Stored items from a collection
____________________

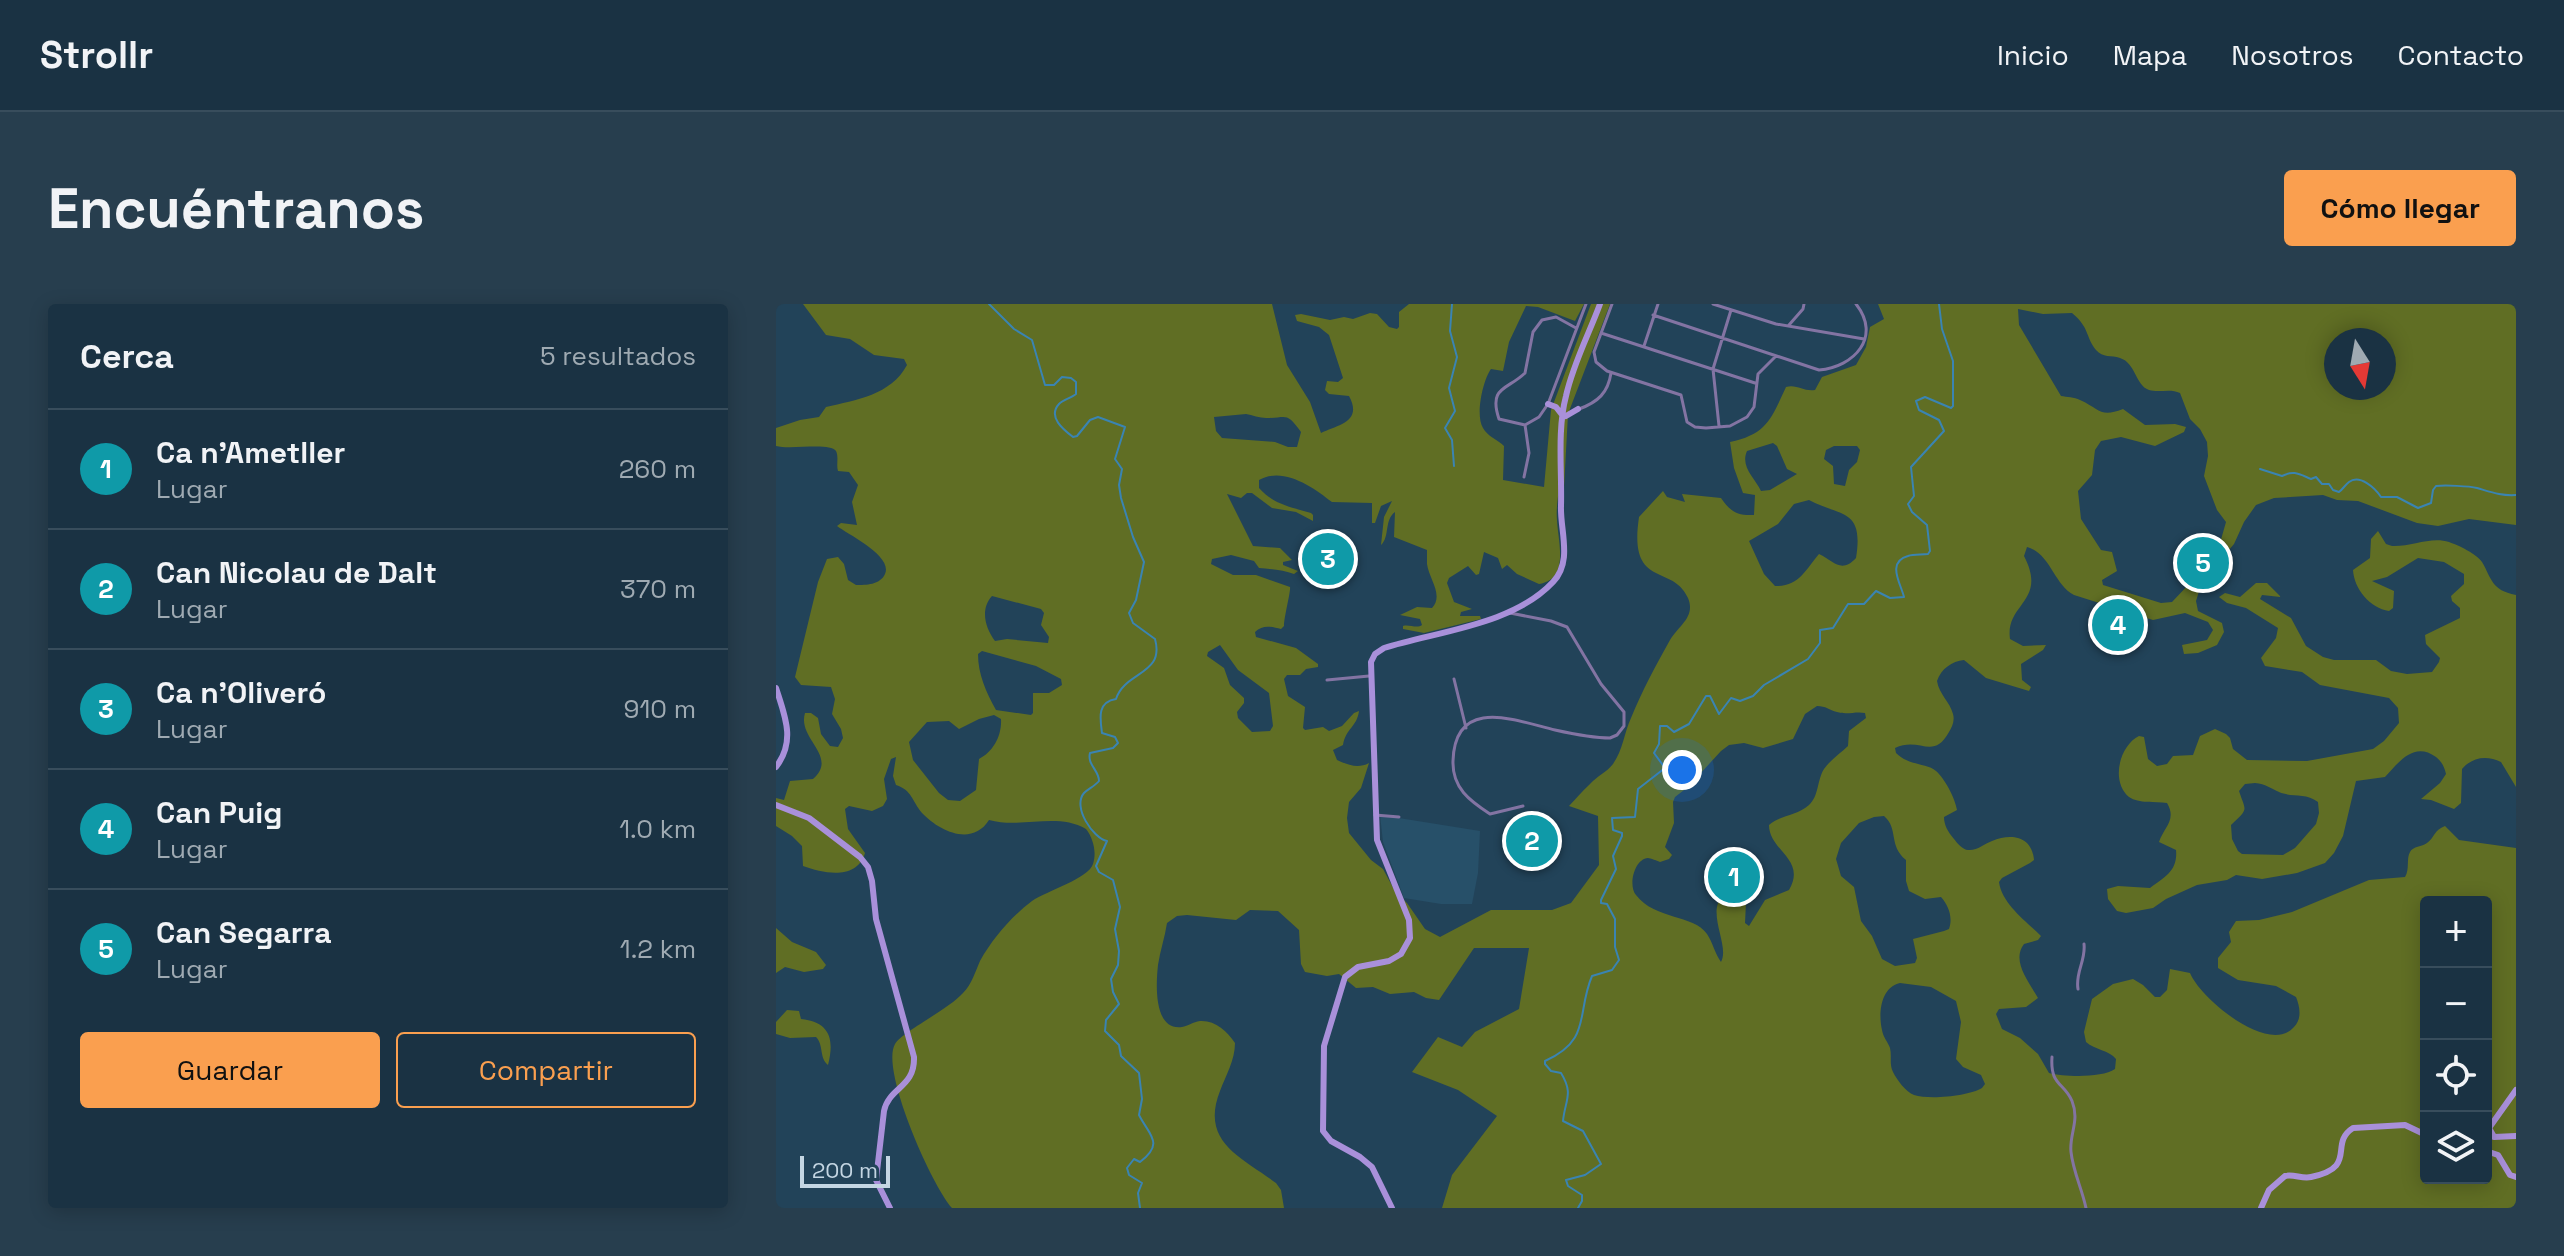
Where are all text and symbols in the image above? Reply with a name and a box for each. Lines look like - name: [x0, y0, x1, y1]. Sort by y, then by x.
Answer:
- text: Strollr: [40, 31, 153, 79]
- text: Inicio: [1997, 37, 2069, 73]
- text: Mapa: [2113, 37, 2187, 73]
- text: Nosotros: [2231, 37, 2354, 73]
- text: Contacto: [2398, 37, 2524, 73]
- button: Cómo llegar: [2284, 170, 2516, 246]
- text: Encuéntranos: [48, 173, 424, 244]
- north arrow: [2324, 328, 2396, 400]
- text: Cerca: [80, 335, 174, 378]
- text: 5 resultados: [540, 339, 696, 373]
- text: Ca n'Ametller: [156, 433, 345, 472]
- text: 1: [100, 452, 112, 486]
- text: 260 m: [619, 452, 696, 486]
- text: Lugar: [156, 472, 227, 506]
- pin: 3: [1302, 529, 1354, 589]
- pin: 5: [2177, 533, 2229, 593]
- text: Can Nicolau de Dalt: [156, 553, 437, 592]
- text: 2: [98, 572, 114, 606]
- text: 370 m: [620, 572, 696, 606]
- text: Lugar: [156, 592, 227, 626]
- pin: 4: [2092, 595, 2144, 655]
- text: Ca n'Oliveró: [156, 673, 326, 712]
- text: 3: [98, 692, 114, 726]
- text: 910 m: [624, 692, 696, 726]
- text: Lugar: [156, 712, 227, 746]
- your location: [1662, 750, 1702, 790]
- text: Can Puig: [156, 793, 282, 832]
- pin: 2: [1506, 811, 1558, 871]
- text: 4: [98, 812, 114, 846]
- text: 1.0 km: [619, 812, 696, 846]
- text: Lugar: [156, 832, 227, 866]
- pin: 1: [1708, 847, 1760, 907]
- map controls: [2420, 896, 2492, 1184]
- button: +: [2420, 896, 2492, 968]
- text: Can Segarra: [156, 913, 331, 952]
- text: 5: [98, 932, 114, 966]
- text: 1.2 km: [620, 932, 696, 966]
- text: Lugar: [156, 952, 227, 986]
- button: −: [2420, 968, 2492, 1040]
- button: Guardar: [80, 1032, 380, 1108]
- button: Compartir: [396, 1032, 696, 1108]
- button: locate: [2420, 1040, 2492, 1112]
- button: layers: [2420, 1112, 2492, 1184]
- scale bar: [800, 1152, 890, 1188]
- text: 200 m: [812, 1156, 878, 1184]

____________________

The required answer is each line of the entries containing the string "button".

◆ **Exercise result**
- button: Cómo llegar: [2284, 170, 2516, 246]
- button: +: [2420, 896, 2492, 968]
- button: −: [2420, 968, 2492, 1040]
- button: Guardar: [80, 1032, 380, 1108]
- button: Compartir: [396, 1032, 696, 1108]
- button: locate: [2420, 1040, 2492, 1112]
- button: layers: [2420, 1112, 2492, 1184]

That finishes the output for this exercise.